The Perils of Weight Loss
I’ve actually lost a bit of weight recently. That’s not a bad thing as I approach the age of 40. A number of people have commented on the fact and my BMI is now well within the ‘Ideal Weight’ bracket. All of which is good and I’m fairly pleased with it. That was until this morning when I was out windsurfing.
Nope, it’s not the fact that an extra bit of weight would mean I could hang onto a bigger sail and get more speed. It’s not even the fact that my wetsuit is a little baggy and doesn’t keep me as warm as it used to – or the fact that I have less ‘insulation’ of my own.
The problem is that my fingers have got skinnier – Not a big deal you might think and not really a problem for windsurfing, until you figure in the fact that I wear my wedding ring when I’m out windsurfing and my new skinny fingers mean that the ring was no longer as snug as it was. In fact it was pretty loose. The looseness of the ring, cold fingers and the wet water meant that it just slipped off whilst I was water-starting this morning. It was there one second, gone the next and there was nothing I could do about it.

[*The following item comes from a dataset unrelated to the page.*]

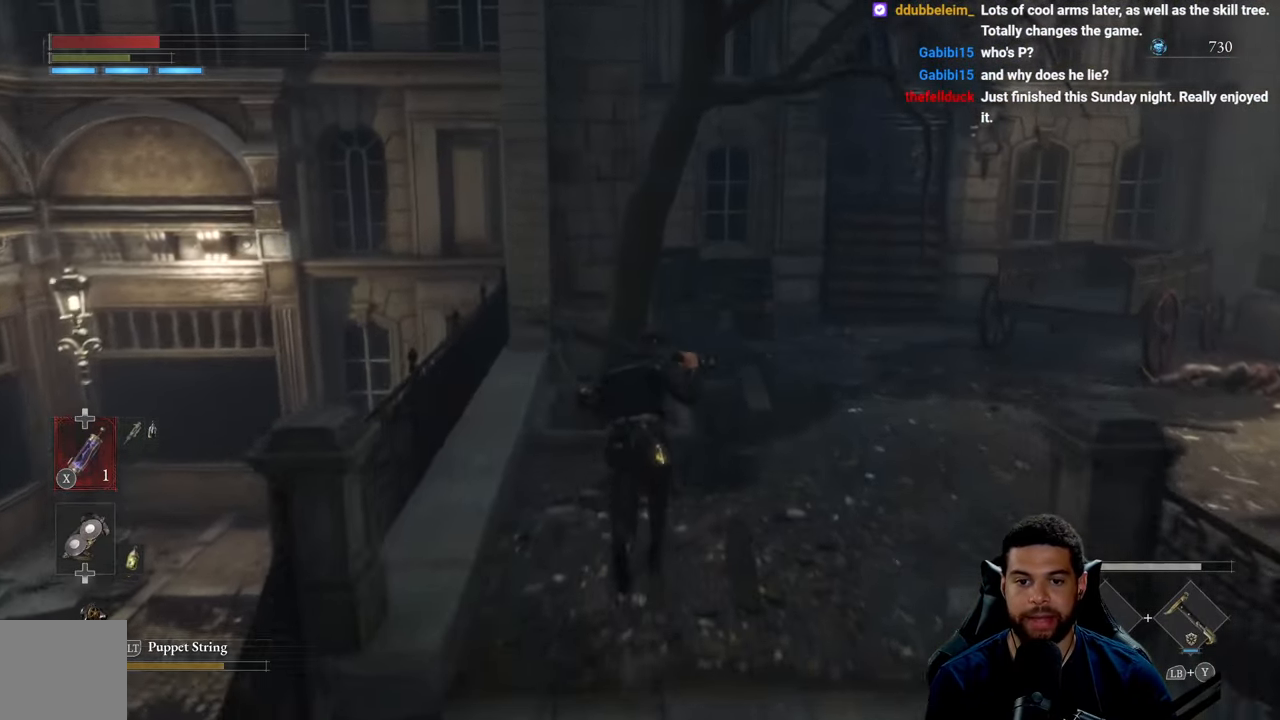
{"buttons": [], "left_stick": "down-right", "right_stick": "center", "events": [[100, "right_stick", "center"], [184, "left_stick", "up-right"], [267, "right_stick", "down"], [367, "left_stick", "down-right"], [434, "right_stick", "center"]]}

I was stuck in a rip with the tide rushing out, struggling to release the rig from the grips of the current when it popped off. I did have my wits about me though and marked the position with my GPS. It’s a very long shot, but I’m going to take a walk in the area that I lost it at low tide, just in case I can see it. If I can find a metal detector then I shall take that with me too.

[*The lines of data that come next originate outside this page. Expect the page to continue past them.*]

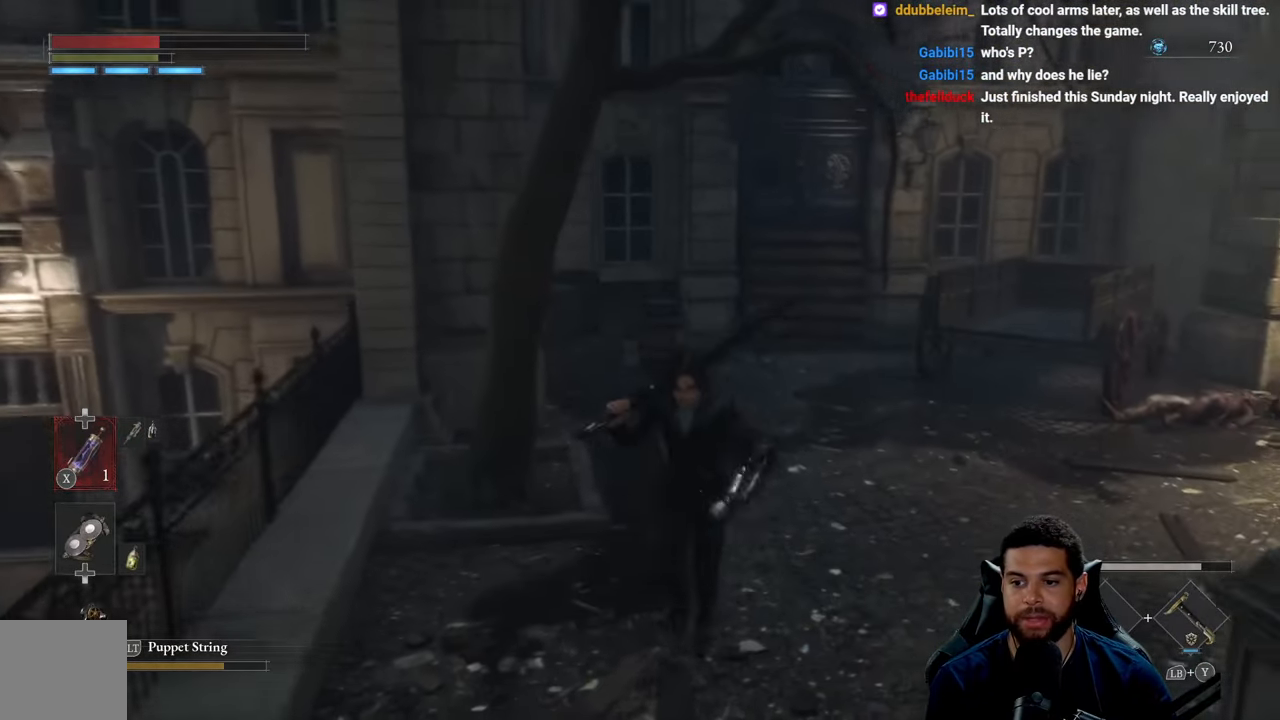
{"buttons": [], "left_stick": "up-right", "right_stick": "right", "events": [[17, "left_stick", "center"], [367, "right_stick", "right"], [484, "left_stick", "up-right"]]}
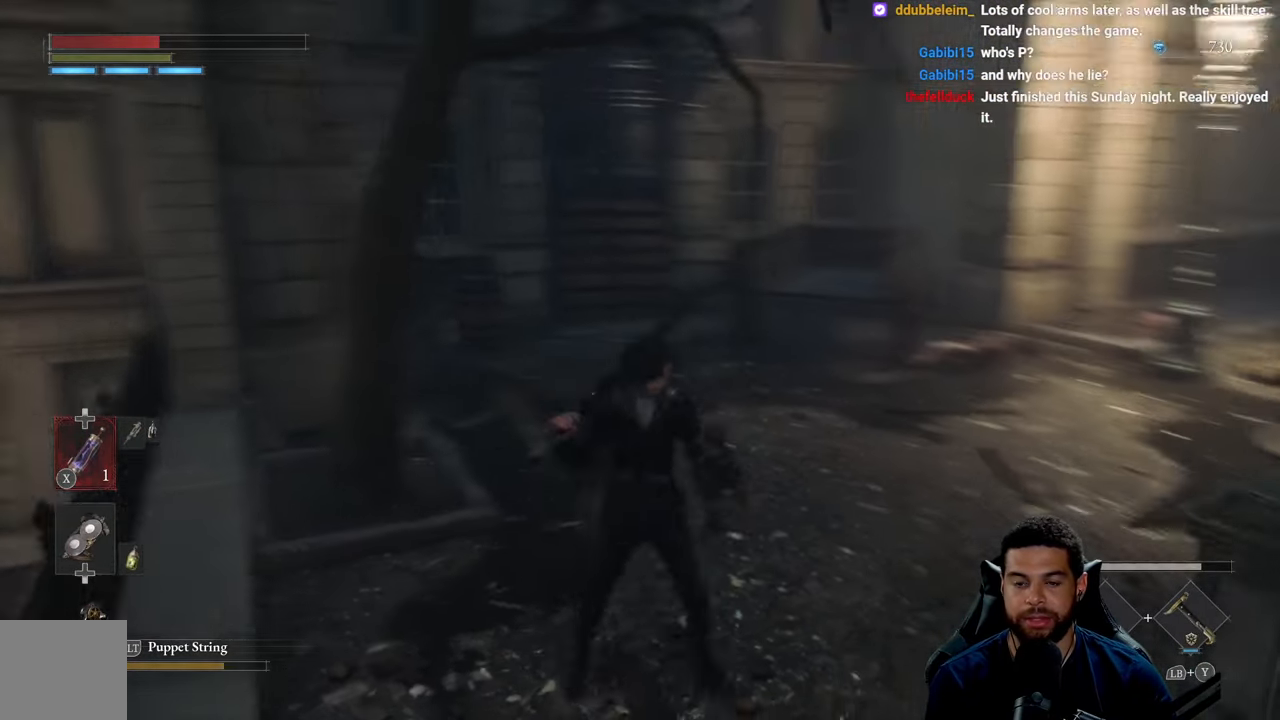
{"buttons": ["B"], "left_stick": "up-left", "right_stick": "center", "events": [[134, "left_stick", "up"], [134, "right_stick", "center"], [250, "right_stick", "right"], [334, "right_stick", "center"], [350, "left_stick", "up-left"], [484, "B", "down"]]}
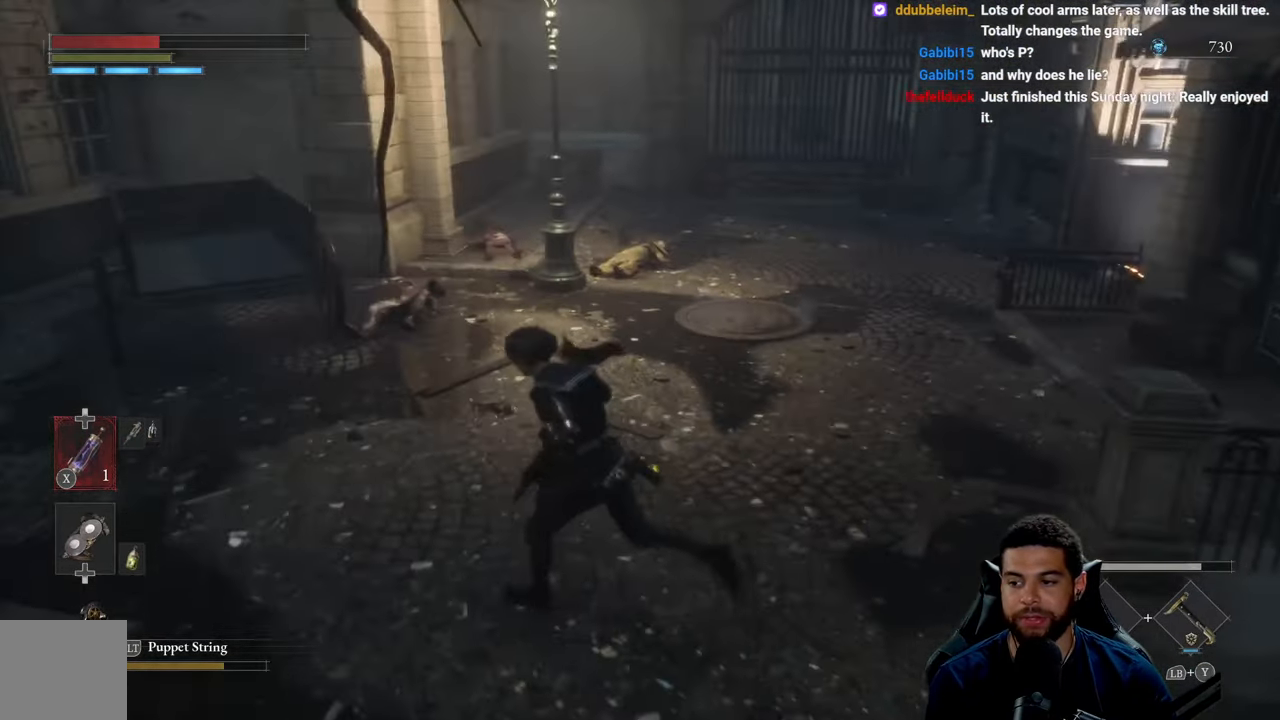
{"buttons": ["B"], "left_stick": "up", "right_stick": "left", "events": [[283, "left_stick", "up"], [466, "right_stick", "left"]]}
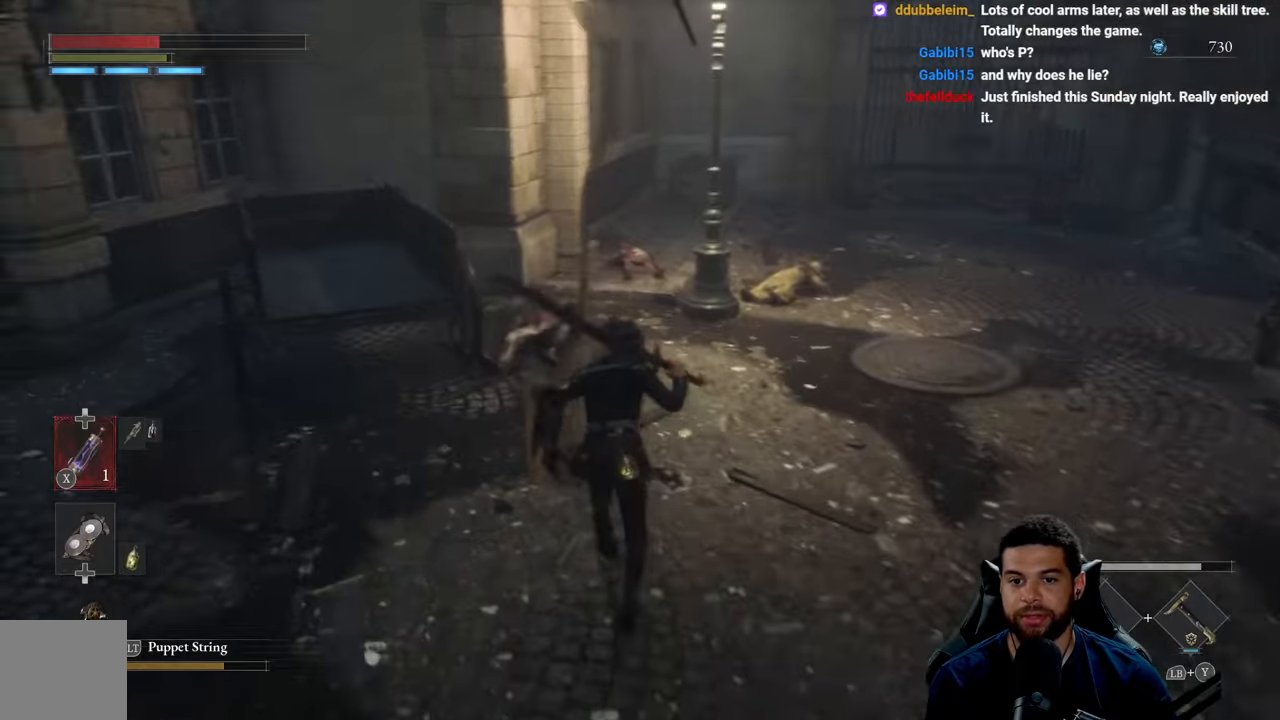
{"buttons": ["B"], "left_stick": "up", "right_stick": "left", "events": [[183, "left_stick", "left"], [350, "right_stick", "center"], [416, "left_stick", "up"], [450, "right_stick", "left"]]}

If anyone comes across a gold wedding ring with a wave pattern on the sand of Ynyslas could they return it to me please. It looks exactly like this: http://www.sheila-fleet.co.uk/ringresults.asp?code=RX22&Metal=9ct%20Yellow%20Gold.
The actual windsurf session was OK. A little gusty but at least I managed to rig my 6.3m North Warp easily today and had some nice runs over only slightly choppy water. Nothing really fast though and I was a little worried about the sandbanks as they were difficult to see and the water was fast becoming very shallow over the tops of them.